13993-carrie-bigSeriously, Big was a jerk.

A huge jerk.

And Carrie kept chasing him.

Multiple times.

Don’t get me wrong, as women, we all have the one guy or two or a few who we never should have given any time. We move on and realize after we get older that we just made young, dumb decisions. However, Carrie never seemed to move on from being “young.” Not only did this man not publicly date her, he was insanely cocky with her feelings towards him, he denied who she was when she met his mother, he MARRIED ANOTHER WOMAN WITHOUT TELLING HER (so she still kind of thought something was going on), he cheats on his wife with her, his wife finds out — which Carrie and the wife know each other professionally (a man should never provide obvious enemies to the woman he cares about), he still doesn’t date her afterwards openly, and he moves away. As a matter of fact, Big doesn’t want Carrie until another man wants her. Is this really what we have to do in order to get a man’s attention? He did this twice with two different men!

And that’s not all, moving on from the TV series, they live together in some sort of happily committed non-committed relationship, decide to get married, and what does he do? HE STANDS HER UP ON THEIR WEDDING DAY. She gets out of the limo in her gorgeous dress, all dolled up, he tells her no to her face while her friends are standing there. There’s nothing a man could do to redeem himself after that. He made her look like a fool. As a public figure — and relationship writer, she was critiqued and mocked. They dated for years and he still wasn’t sure by that moment that he wanted to marry her? Puh-lease. And he did it with friends and media watching? Boy, bye.

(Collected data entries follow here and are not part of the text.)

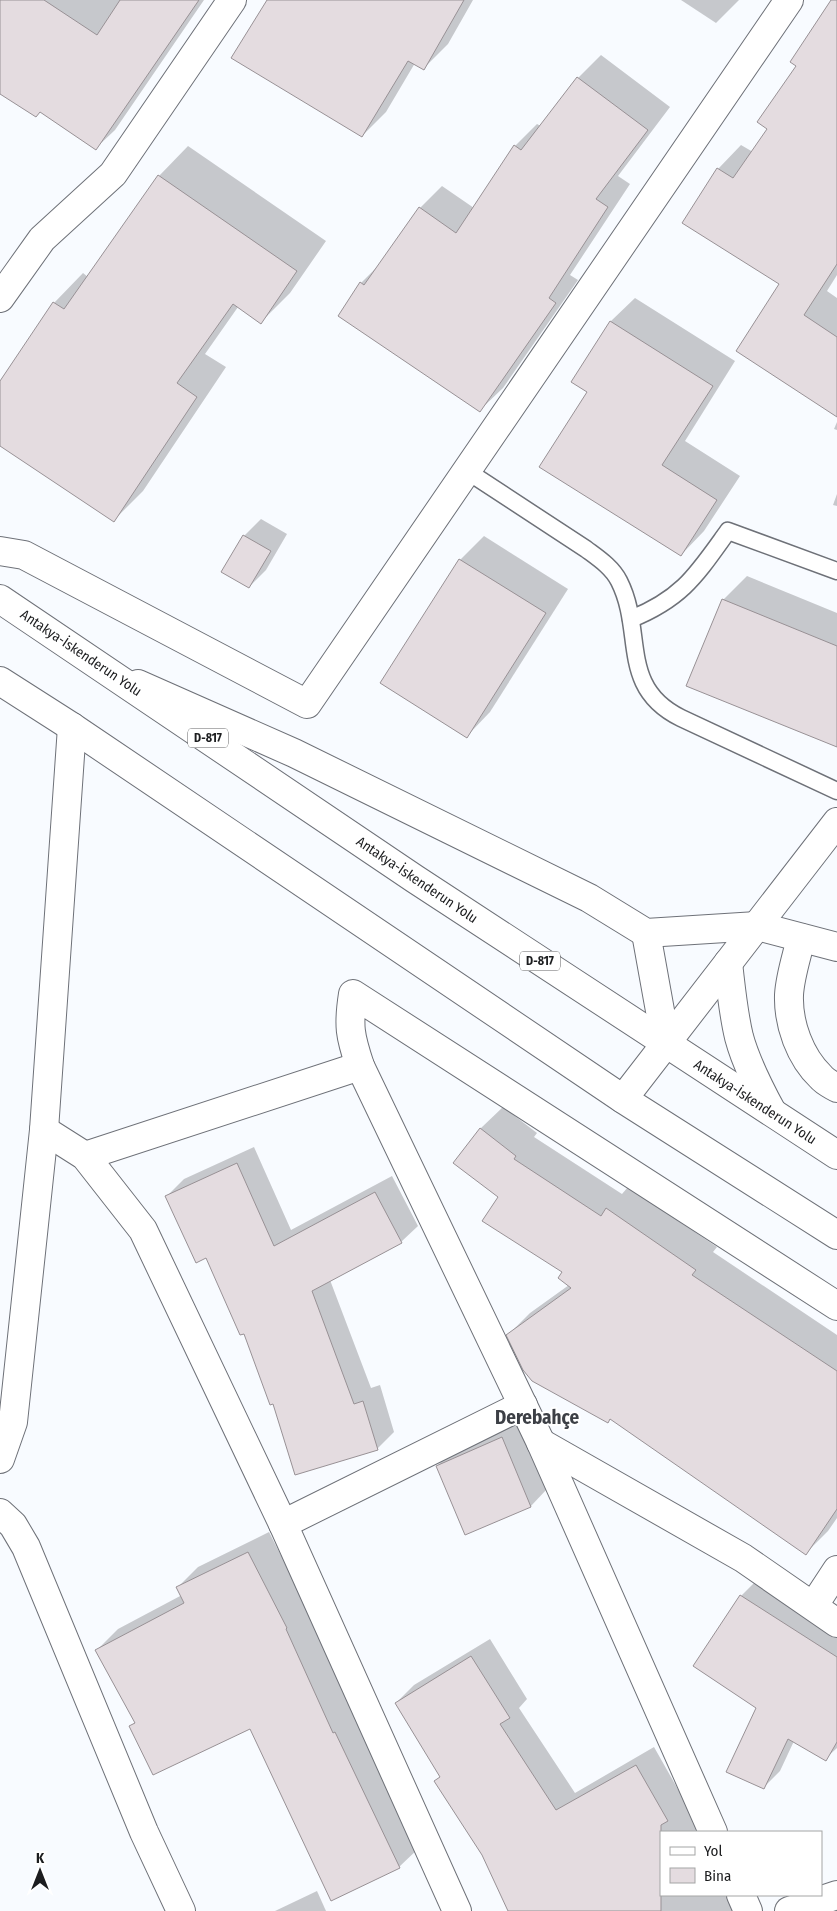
<svg xmlns="http://www.w3.org/2000/svg" width="837" height="1911" viewBox="0 0 837 1911" font-family="'Fira Sans Condensed',sans-serif">
<style>
.shadow{fill:#0003}
.building{fill:#e4dce0;stroke:#989195}
.lines{fill:none;stroke-linecap:round;stroke-linejoin:round}
.lane-casing{stroke:#6e7178;stroke-width:19}
.street-casing{stroke:#6e7178;stroke-width:30}
.secondary-casing{stroke:#6e7178;stroke-width:30}
.highway-casing{stroke:#6e7178;stroke-width:30}
.lane{stroke:#fff;stroke-width:16}
.street{stroke:#fff;stroke-width:28}
.secondary{stroke:#fff;stroke-width:28}
.highway{stroke:#fff;stroke-width:28}
.labels{text-anchor:middle;dominant-baseline:central;stroke-width:4;stroke-linejoin:round;paint-order:stroke}
.shield{fill:#fff;stroke:#606162;stroke-width:1}
.shield-label{font-size:12px;font-weight:bold;fill:#1c1d1f}
.street-label{font-size:14px;fill:#1c1d1f;stroke:#fff}
.district-label{font-size:19px;font-weight:bold;fill:#3c3f45;stroke:#fff}
</style>
<rect width="100%" height="100%" fill="#f8fbff"/>
<!-- shadow -->
<g class="shadow">
<polygon points="0,0 204,0 115,130 96,148 41,111 0,92"/>
<polygon points="269,0 473,0 448,44 424,68 415,63 386,112 362,136"/>
<polygon points="681,0 739,0 716,23"/>
<polygon points="833,0 837,0 837,275 827,291 837,298 837,415 781,284 718,169 741,145 753,152 769,129 798,66"/>
<polygon points="601,55 670,107 618,176 630,184 570,275 578,280 503,388 480,410 361,283 378,266 420,208 442,186 474,208 515,146 537,124 541,126 578,78"/>
<polygon points="188,146 326,241 290,293 261,322 238,307 205,354 226,367 143,491 114,520 0,445 0,384 54,303 83,273 88,277 159,176"/>
<polygon points="635,298 735,361 685,441 740,476 704,531 681,555 589,392 573,381 611,321"/>
<polygon points="837,422 837,430 834,429"/>
<polygon points="837,494 837,506 833,505"/>
<polygon points="261,519 287,534 266,570 249,587 223,571 244,536"/>
<polygon points="484,536 568,589 490,712 467,736 382,683 460,560"/>
<polygon points="747,576 837,613 837,746 723,600"/>
<polygon points="503,1107 537,1133 534,1137 622,1194 628,1187 717,1247 713,1252 837,1335 837,1518 828,1531 806,1553 611,1418 607,1422 508,1335 530,1313 569,1285 564,1271 500,1197 454,1163 481,1128"/>
<polygon points="254,1147 291,1230 392,1176 418,1226 401,1242 330,1280 371,1388 380,1385 394,1432 377,1449 274,1402 244,1332 206,1256 167,1196 184,1179"/>
<polygon points="519,1421 547,1489 531,1506 465,1534 437,1466 454,1449"/>
<polygon points="269,1532 307,1607 420,1847 399,1867 250,1728 131,1726 136,1721 97,1650 118,1629 182,1595 178,1587 198,1567"/>
<polygon points="758,1579 837,1631 837,1748 825,1759 794,1741 780,1771 763,1788 758,1707 741,1596"/>
<polygon points="490,1639 527,1699 519,1708 575,1793 654,1747 692,1814 701,1832 661,1832 661,1895 730,1895 757,1911 510,1911 483,1854 436,1781 441,1776 396,1703 414,1685"/>
<polygon points="317,1891 326,1911 275,1911"/>
</g>
<!-- building -->
<g class="building">
<polygon points="0,0 44,0 97,35 120,0 199,0 96,150 40,112 36,117 0,94"/>
<polygon points="267,0 464,0 424,70 408,61 362,137 231,58"/>
<polygon points="831,0 837,0 837,264 804,315 837,337 837,417 736,351 779,284 682,223 717,168 733,178 767,129 757,122 796,66 790,62"/>
<polygon points="577,77 648,130 596,199 608,207 549,298 556,303 480,412 338,316 360,282 364,285 419,207 456,233 514,145 521,150"/>
<polygon points="158,175 297,271 261,324 233,304 177,383 197,397 114,522 0,446 0,381 53,302 64,309"/>
<polygon points="610,321 713,386 662,465 717,500 681,556 539,467 587,392 571,382"/>
<polygon points="243,535 271,551 249,588 221,572"/>
<polygon points="459,559 546,613 467,738 380,683"/>
<polygon points="722,599 837,646 837,747 686,686"/>
<polygon points="480,1128 516,1156 514,1159 601,1216 606,1208 696,1270 692,1275 837,1371 837,1509 806,1555 610,1419 608,1423 532,1381 523,1370 506,1335 571,1288 558,1278 562,1272 482,1221 498,1197 453,1163"/>
<polygon points="237,1163 274,1246 375,1192 402,1243 312,1291 354,1404 363,1401 378,1450 295,1475 273,1404 270,1405 244,1334 240,1335 206,1258 196,1263 165,1196"/>
<polygon points="502,1437 531,1507 465,1535 436,1466"/>
<polygon points="248,1552 287,1628 286,1629 333,1733 335,1732 400,1868 331,1901 250,1729 153,1775 129,1726 135,1723 95,1650 184,1603 176,1587"/>
<polygon points="740,1595 837,1657 837,1742 826,1761 788,1739 764,1789 726,1772 756,1708 693,1666"/>
<polygon points="471,1656 510,1718 500,1724 556,1810 636,1765 668,1821 661,1825 661,1911 508,1911 482,1855 434,1781 440,1777 395,1703"/>
</g>
<g class="lines">
<defs>
<g id="lane">
<path d="M467,471l119,78c12,9 26,18 33,32 26,51 -1,106 62,137l156,73"/>
<path d="M631,619c52,-21 66,-45 97,-88l109,40"/>
</g>
<g id="street">
<polyline points="0,298 42,239 113,174 232,0"/>
<polyline points="0,551 24,555 307,704 789,0"/>
<polyline points="138,684 294,753 589,898 646,933 757,926 837,947"/>
<path d="M801,938c-4,18 -11,38 -12,57 -1,29 11,62 32,82 4,5 11,8 16,11"/>
<polyline points="44,1130 85,1156 143,1230 283,1524 457,1911"/>
<polyline points="85,1156 360,1066"/>
<polyline points="541,1443 743,1558 837,1623"/>
<polyline points="0,1513 13,1525 26,1547 144,1832 181,1911"/>
<polyline points="283,1524 523,1405"/>
<polyline points="814,1605 837,1570"/>
<path d="M713,1832l-172,-389 -181,-377c-10,-30 -12,-40 -7,-72l484,312"/>
<polyline points="741,1895 748,1911"/>
<polyline points="789,1911 837,1895"/>
</g>
<g id="secondary">
<polyline points="623,1099 837,822"/>
<polyline points="0,1459 13,1422 44,1130 72,727"/>
</g>
<g id="highway">
<polyline points="0,599 415,879 837,1155"/>
<polyline points="0,681 72,727 623,1099 837,1235"/>
<polyline points="646,933 666,1044"/>
<path d="M728,963c3,25 5,49 11,74 7,26 20,51 33,75"/>
</g>
</defs>
<!-- lane casing -->
<use href="#lane" class="lane-casing"/>
<!-- street casing -->
<use href="#street" class="street-casing"/>
<!-- secondary casing -->
<use href="#secondary" class="secondary-casing"/>
<!-- highway casing -->
<use href="#highway" class="highway-casing"/>
<!-- lane -->
<use href="#lane" class="lane"/>
<!-- street -->
<use href="#street" class="street"/>
<!-- secondary -->
<use href="#secondary" class="secondary"/>
<!-- highway -->
<use href="#highway" class="highway"/>
</g>
<g class="labels">
<!-- shield labels -->
<g class="shield">
<rect x="188" y="728.5" width="40" height="19" rx="4"/>
<rect x="520" y="951.5" width="40" height="19" rx="4"/>
</g>
<g class="shield-label">
<text x="208" y="738">D-817</text>
<text x="540" y="961">D-817</text>
</g>
<!-- street labels -->
<g class="street-label">
<text transform="translate(81 653) rotate(34)">Antakya-İskenderun Yolu</text>
<text transform="translate(417 880) rotate(34)">Antakya-İskenderun Yolu</text>
<text transform="translate(755 1102) rotate(33)">Antakya-İskenderun Yolu</text>
</g>
<!-- district labels -->
<g class="district-label">
<text x="537" y="1417">Derebahçe</text>
</g>
</g>
<!-- legend -->
<rect x="660" y="1831" width="162" height="65" fill="#ffffff" stroke="#a4a5a5"/>
<rect x="670" y="1847" width="25" height="8" fill="#ffffff" stroke="#a4a5a5"/>
<text x="704" y="1856" font-size="15" fill="#1c1d1f">Yol</text>
<rect x="670" y="1868" width="25" height="15" fill="#e4dce0" stroke="#a4a5a5"/>
<text x="704" y="1881" font-size="15" fill="#1c1d1f">Bina</text>
<!-- north arrow -->
<g transform="translate(40 1871)" stroke="#ffffff" stroke-width="4" paint-order="stroke">
<path d="M0-4L9 19L0 12L-9 19Z" fill="#1c1d1f"/>
<text y="-8" font-size="14" font-weight="bold" text-anchor="middle" fill="#1c1d1f">K</text>
</g>
</svg>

But no. Carrie takes him back because he presents this supposedly romantic image of her being his Cinderella and he chases her BY EMAIL (freaking EMAIL!) for about a year and explains that he just never wanted to have a big wedding and would prefer a justice of the peace ceremony. Bloddy bloddy blah.

Am I the only one who finds this situation depressing? How could a woman live with herself knowing that she was never a man’s first choice and that this man who SHE wanted to spend the rest of her life with was okay with publicly humiliating every cell within her body? And this is what we as women are supposed to find romantic on our TV screens? Are you kidding me?

It’s just an ironic situation, I find. So many girls/women dream of their Carrie-Big relationship while I sit on the side and wonder why she didn’t stay with Aiden (burly, sensitive, had a job, and such a good guy!). But I guess that you love who you love no matter what they put you through. Or maybe it’s the challenge of getting that person that can keep you attached? Either way, it’s not my ideal cup of tea for a lifelong partnership.



3 Replies to “TV relationships: Sex and the City”

  1. Nice read! In my heart of hearts I know for a fact I have my happily ever after! It could possibly be a sitcom/show. But it’s definitely OUR story and it’s real and cute. Love my hubby and I know that we will forever be a unit. Ours was a feeling at first sight type of thing. Those actually really happen! And then the work happened and then the marriage. Yours will come, I’m sure of it!